**Exercise**
I need the lines below from the one with "5 dakwaan atas dugaan pelanggaran keuangan." down to the one with "a Quiaca para" reproduced exactly, both ends included, and nothing else.
Given records section start
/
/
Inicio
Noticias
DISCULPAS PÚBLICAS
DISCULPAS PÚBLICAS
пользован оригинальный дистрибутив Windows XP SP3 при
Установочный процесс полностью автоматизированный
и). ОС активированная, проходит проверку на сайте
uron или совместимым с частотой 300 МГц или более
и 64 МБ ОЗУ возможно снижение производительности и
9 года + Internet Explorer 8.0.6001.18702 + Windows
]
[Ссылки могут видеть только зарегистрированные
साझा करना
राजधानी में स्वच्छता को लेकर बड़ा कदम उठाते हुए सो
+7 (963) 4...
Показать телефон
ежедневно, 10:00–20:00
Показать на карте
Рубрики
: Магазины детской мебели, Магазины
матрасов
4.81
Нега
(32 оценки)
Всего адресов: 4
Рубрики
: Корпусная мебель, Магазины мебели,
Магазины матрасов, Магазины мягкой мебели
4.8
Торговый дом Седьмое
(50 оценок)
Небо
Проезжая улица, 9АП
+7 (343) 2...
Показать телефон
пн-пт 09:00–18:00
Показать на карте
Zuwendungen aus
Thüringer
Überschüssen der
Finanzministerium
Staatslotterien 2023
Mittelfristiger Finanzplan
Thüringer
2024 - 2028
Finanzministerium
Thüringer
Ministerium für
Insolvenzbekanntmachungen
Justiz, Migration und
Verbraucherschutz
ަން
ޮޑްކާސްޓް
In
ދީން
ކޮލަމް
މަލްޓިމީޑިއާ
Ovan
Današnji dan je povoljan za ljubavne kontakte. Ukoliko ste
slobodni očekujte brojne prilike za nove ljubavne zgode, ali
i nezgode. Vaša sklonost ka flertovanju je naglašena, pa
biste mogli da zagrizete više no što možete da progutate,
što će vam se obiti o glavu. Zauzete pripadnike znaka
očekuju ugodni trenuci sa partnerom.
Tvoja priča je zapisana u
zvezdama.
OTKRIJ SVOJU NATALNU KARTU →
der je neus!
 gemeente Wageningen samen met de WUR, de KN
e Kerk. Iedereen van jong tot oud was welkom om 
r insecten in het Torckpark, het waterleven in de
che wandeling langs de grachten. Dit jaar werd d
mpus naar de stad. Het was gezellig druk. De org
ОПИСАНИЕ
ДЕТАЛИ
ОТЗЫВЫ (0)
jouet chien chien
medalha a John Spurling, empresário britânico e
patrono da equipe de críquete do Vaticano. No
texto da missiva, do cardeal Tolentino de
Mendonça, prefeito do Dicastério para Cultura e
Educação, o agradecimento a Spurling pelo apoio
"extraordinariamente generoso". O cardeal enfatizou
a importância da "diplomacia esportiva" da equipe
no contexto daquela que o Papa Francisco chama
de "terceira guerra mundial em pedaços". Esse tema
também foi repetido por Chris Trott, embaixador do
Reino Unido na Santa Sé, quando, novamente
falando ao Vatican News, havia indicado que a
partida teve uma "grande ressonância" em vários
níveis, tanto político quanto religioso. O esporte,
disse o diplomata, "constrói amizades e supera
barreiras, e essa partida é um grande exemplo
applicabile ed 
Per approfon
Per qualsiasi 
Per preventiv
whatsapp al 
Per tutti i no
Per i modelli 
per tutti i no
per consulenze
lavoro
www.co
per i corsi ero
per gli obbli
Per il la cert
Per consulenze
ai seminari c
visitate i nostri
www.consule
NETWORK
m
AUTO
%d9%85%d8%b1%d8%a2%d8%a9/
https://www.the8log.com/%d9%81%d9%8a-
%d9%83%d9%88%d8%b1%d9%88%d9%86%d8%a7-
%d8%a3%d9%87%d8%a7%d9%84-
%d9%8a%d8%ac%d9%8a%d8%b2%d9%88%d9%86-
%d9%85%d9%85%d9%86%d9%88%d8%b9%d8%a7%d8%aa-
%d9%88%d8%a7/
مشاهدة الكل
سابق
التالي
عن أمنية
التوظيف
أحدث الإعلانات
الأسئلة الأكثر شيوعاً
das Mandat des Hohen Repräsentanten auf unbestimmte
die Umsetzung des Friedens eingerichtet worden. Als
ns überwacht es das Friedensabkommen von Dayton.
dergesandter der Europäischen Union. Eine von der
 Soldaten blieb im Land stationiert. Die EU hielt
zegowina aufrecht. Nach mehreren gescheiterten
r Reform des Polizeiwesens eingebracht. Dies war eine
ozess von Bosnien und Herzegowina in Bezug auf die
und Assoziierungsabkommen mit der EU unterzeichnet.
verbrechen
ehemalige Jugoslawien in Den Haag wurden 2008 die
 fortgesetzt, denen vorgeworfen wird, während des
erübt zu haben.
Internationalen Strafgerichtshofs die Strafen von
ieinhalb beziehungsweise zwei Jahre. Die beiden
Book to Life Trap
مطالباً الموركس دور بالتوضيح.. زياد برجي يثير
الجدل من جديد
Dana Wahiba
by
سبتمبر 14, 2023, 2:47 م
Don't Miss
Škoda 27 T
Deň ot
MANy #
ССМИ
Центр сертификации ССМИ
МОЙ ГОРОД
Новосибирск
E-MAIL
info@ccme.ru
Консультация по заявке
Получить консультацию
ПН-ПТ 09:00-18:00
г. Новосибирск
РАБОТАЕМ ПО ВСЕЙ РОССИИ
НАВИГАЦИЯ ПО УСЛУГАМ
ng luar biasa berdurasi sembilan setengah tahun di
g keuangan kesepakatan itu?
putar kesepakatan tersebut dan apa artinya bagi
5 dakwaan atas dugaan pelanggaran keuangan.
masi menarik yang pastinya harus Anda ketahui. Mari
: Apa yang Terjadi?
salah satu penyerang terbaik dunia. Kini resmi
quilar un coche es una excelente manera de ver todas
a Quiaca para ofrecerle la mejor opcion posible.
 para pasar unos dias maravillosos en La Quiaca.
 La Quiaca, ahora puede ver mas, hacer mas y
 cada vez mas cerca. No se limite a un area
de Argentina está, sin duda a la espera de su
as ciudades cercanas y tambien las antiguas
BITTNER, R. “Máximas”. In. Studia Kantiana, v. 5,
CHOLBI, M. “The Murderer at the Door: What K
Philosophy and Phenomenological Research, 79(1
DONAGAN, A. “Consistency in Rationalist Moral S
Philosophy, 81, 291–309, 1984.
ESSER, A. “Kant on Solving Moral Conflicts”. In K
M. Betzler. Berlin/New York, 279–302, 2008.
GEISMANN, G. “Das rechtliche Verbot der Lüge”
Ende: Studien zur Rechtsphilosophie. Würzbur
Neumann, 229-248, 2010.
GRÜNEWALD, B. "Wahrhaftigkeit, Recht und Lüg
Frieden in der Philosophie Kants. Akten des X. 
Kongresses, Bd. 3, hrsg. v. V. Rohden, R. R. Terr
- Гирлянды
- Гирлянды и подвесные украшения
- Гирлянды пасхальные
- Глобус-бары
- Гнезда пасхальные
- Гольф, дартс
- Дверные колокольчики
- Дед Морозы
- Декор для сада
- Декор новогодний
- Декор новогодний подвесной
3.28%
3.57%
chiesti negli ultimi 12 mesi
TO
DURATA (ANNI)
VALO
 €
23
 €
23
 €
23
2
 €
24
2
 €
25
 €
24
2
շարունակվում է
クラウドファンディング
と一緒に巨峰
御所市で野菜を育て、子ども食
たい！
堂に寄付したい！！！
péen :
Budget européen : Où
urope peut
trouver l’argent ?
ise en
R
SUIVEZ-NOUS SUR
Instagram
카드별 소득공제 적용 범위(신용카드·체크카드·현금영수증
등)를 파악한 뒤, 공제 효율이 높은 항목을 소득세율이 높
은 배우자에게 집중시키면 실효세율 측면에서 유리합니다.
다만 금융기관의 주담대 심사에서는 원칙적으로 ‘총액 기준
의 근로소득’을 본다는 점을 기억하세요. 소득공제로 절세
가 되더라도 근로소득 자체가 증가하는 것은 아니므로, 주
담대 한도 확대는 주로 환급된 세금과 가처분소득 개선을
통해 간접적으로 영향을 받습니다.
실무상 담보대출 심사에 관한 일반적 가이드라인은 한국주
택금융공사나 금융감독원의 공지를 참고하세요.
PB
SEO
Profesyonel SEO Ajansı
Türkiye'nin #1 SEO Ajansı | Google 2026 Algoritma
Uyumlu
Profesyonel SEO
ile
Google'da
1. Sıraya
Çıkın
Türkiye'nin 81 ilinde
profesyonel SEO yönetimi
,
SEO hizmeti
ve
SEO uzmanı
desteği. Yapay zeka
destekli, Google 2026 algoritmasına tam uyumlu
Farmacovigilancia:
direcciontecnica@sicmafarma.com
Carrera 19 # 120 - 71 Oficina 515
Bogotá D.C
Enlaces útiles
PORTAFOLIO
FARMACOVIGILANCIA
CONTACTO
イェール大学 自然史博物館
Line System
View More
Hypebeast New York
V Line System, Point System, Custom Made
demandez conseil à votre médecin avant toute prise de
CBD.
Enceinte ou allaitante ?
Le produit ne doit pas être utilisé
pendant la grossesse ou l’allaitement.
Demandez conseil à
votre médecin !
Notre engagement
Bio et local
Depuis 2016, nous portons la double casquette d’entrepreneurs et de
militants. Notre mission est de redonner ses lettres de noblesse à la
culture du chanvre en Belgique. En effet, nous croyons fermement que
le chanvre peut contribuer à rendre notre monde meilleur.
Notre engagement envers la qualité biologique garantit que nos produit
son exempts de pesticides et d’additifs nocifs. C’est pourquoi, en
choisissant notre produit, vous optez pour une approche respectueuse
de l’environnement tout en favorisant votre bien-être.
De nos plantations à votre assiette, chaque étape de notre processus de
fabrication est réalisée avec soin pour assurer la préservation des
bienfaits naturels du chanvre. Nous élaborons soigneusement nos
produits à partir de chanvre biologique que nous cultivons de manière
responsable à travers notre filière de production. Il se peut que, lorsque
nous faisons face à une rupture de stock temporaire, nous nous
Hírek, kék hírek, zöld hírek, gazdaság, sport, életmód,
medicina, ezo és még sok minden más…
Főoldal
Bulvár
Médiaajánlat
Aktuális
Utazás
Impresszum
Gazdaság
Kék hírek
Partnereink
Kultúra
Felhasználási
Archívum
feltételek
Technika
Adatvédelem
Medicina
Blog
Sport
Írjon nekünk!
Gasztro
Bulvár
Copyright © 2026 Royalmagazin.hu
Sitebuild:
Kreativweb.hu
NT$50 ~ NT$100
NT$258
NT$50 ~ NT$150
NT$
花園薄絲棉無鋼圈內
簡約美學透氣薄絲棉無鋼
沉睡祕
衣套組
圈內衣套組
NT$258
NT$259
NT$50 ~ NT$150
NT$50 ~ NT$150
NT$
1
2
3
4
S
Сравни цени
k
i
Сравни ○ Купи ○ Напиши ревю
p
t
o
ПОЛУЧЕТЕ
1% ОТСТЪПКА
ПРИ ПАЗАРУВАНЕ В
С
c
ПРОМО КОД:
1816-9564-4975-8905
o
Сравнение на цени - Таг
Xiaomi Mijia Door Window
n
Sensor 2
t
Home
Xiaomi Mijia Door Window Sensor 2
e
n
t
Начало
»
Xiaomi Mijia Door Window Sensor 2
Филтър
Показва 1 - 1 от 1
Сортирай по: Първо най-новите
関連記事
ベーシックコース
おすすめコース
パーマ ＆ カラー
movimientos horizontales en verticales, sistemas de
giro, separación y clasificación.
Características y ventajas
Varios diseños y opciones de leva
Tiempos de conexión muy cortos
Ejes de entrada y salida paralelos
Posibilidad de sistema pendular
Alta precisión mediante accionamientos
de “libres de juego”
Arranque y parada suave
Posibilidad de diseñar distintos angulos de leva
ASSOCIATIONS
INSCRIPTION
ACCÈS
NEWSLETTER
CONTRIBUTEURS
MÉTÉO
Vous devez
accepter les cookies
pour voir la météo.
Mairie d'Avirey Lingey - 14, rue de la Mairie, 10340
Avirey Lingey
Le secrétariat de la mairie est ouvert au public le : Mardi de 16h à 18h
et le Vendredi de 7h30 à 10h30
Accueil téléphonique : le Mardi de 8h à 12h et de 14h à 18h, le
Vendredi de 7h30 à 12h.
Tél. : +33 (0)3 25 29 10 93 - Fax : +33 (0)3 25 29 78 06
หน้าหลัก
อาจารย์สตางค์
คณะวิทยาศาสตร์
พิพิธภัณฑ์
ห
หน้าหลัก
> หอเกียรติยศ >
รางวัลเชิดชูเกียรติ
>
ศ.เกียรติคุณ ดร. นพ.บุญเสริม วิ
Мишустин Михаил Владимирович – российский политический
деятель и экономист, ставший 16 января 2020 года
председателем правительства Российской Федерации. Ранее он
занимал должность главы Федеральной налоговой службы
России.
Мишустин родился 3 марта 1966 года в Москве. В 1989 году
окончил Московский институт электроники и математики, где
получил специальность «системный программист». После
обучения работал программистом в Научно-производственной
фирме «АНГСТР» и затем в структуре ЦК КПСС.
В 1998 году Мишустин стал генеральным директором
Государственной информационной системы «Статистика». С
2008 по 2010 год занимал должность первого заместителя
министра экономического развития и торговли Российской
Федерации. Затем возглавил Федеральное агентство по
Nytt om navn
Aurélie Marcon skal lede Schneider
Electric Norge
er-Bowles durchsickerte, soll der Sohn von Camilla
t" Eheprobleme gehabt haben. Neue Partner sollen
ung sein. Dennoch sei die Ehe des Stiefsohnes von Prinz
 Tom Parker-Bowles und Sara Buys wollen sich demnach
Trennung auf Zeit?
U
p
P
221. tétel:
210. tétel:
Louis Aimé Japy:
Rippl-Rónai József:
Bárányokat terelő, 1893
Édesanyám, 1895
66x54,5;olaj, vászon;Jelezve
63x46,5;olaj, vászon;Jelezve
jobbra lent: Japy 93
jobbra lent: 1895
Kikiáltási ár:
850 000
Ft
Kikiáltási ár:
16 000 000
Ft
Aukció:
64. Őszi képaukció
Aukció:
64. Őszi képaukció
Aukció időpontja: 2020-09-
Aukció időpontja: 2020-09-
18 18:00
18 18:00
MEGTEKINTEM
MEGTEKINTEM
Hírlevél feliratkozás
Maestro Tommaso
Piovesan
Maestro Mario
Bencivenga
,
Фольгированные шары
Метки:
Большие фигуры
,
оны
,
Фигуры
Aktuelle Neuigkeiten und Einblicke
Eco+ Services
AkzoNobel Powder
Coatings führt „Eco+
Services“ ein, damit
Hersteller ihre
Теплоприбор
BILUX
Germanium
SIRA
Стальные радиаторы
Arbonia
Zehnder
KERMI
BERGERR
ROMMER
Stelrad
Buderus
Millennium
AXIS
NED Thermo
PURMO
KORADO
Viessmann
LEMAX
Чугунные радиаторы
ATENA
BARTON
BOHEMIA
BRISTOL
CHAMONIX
Given records section end
**Exercise solution**
5 dakwaan atas dugaan pelanggaran keuangan.
masi menarik yang pastinya harus Anda ketahui. Mari
: Apa yang Terjadi?
salah satu penyerang terbaik dunia. Kini resmi
quilar un coche es una excelente manera de ver todas
a Quiaca para ofrecerle la mejor opcion posible.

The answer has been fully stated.